== Segment start ==
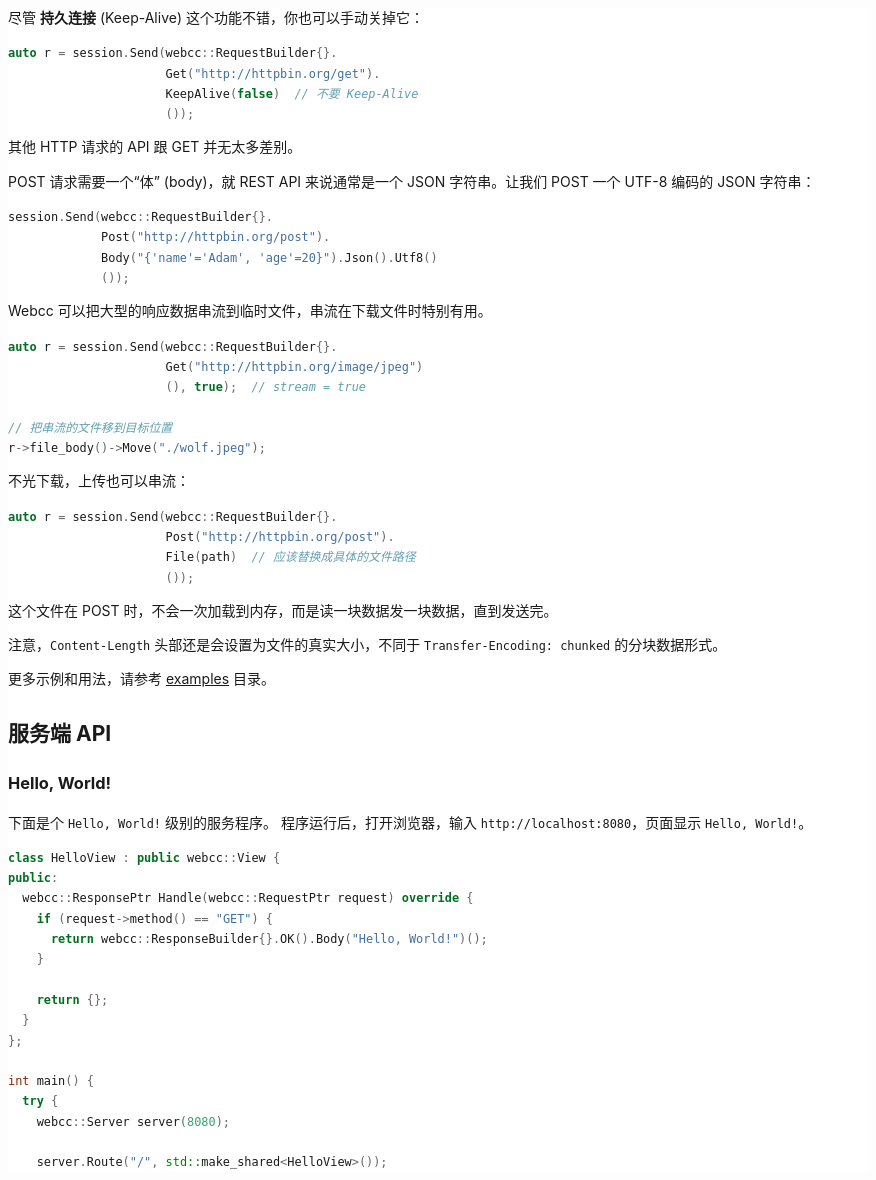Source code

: 尽管 **持久连接** (Keep-Alive) 这个功能不错，你也可以手动关掉它：

```cpp
auto r = session.Send(webcc::RequestBuilder{}.
                      Get("http://httpbin.org/get").
                      KeepAlive(false)  // 不要 Keep-Alive
                      ());
```

其他 HTTP 请求的 API 跟 GET 并无太多差别。

POST 请求需要一个“体” (body)，就 REST API 来说通常是一个 JSON 字符串。让我们 POST 一个 UTF-8 编码的 JSON 字符串：

```cpp
session.Send(webcc::RequestBuilder{}.
             Post("http://httpbin.org/post").
             Body("{'name'='Adam', 'age'=20}").Json().Utf8()
             ());
```

Webcc 可以把大型的响应数据串流到临时文件，串流在下载文件时特别有用。

```cpp
auto r = session.Send(webcc::RequestBuilder{}.
                      Get("http://httpbin.org/image/jpeg")
                      (), true);  // stream = true

// 把串流的文件移到目标位置
r->file_body()->Move("./wolf.jpeg");
```

不光下载，上传也可以串流：

```cpp
auto r = session.Send(webcc::RequestBuilder{}.
                      Post("http://httpbin.org/post").
                      File(path)  // 应该替换成具体的文件路径
                      ());
```

这个文件在 POST 时，不会一次加载到内存，而是读一块数据发一块数据，直到发送完。

注意，`Content-Length` 头部还是会设置为文件的真实大小，不同于 `Transfer-Encoding: chunked` 的分块数据形式。

更多示例和用法，请参考 [examples](examples/) 目录。 

## 服务端 API

### Hello, World!

下面是个 `Hello, World!` 级别的服务程序。
程序运行后，打开浏览器，输入 `http://localhost:8080`，页面显示 `Hello, World!`。

```cpp
class HelloView : public webcc::View {
public:
  webcc::ResponsePtr Handle(webcc::RequestPtr request) override {
    if (request->method() == "GET") {
      return webcc::ResponseBuilder{}.OK().Body("Hello, World!")();
    }

    return {};
  }
};

int main() {
  try {
    webcc::Server server(8080);

    server.Route("/", std::make_shared<HelloView>());
```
== Segment end ==
▶ [Prompt] Reproduce the material above verbatim; omit every picture.

▶ [Response box]
Source code

: 尽管 **持久连接** (Keep-Alive) 这个功能不错，你也可以手动关掉它：

```cpp
auto r = session.Send(webcc::RequestBuilder{}.
                      Get("http://httpbin.org/get").
                      KeepAlive(false)  // 不要 Keep-Alive
                      ());
```

其他 HTTP 请求的 API 跟 GET 并无太多差别。

POST 请求需要一个“体” (body)，就 REST API 来说通常是一个 JSON 字符串。让我们 POST 一个 UTF-8 编码的 JSON 字符串：

```cpp
session.Send(webcc::RequestBuilder{}.
             Post("http://httpbin.org/post").
             Body("{'name'='Adam', 'age'=20}").Json().Utf8()
             ());
```

Webcc 可以把大型的响应数据串流到临时文件，串流在下载文件时特别有用。

```cpp
auto r = session.Send(webcc::RequestBuilder{}.
                      Get("http://httpbin.org/image/jpeg")
                      (), true);  // stream = true

// 把串流的文件移到目标位置
r->file_body()->Move("./wolf.jpeg");
```

不光下载，上传也可以串流：

```cpp
auto r = session.Send(webcc::RequestBuilder{}.
                      Post("http://httpbin.org/post").
                      File(path)  // 应该替换成具体的文件路径
                      ());
```

这个文件在 POST 时，不会一次加载到内存，而是读一块数据发一块数据，直到发送完。

注意，`Content-Length` 头部还是会设置为文件的真实大小，不同于 `Transfer-Encoding: chunked` 的分块数据形式。

更多示例和用法，请参考 [examples](examples/) 目录。 

## 服务端 API

### Hello, World!

下面是个 `Hello, World!` 级别的服务程序。
程序运行后，打开浏览器，输入 `http://localhost:8080`，页面显示 `Hello, World!`。

```cpp
class HelloView : public webcc::View {
public:
  webcc::ResponsePtr Handle(webcc::RequestPtr request) override {
    if (request->method() == "GET") {
      return webcc::ResponseBuilder{}.OK().Body("Hello, World!")();
    }

    return {};
  }
};

int main() {
  try {
    webcc::Server server(8080);

    server.Route("/", std::make_shared<HelloView>());
```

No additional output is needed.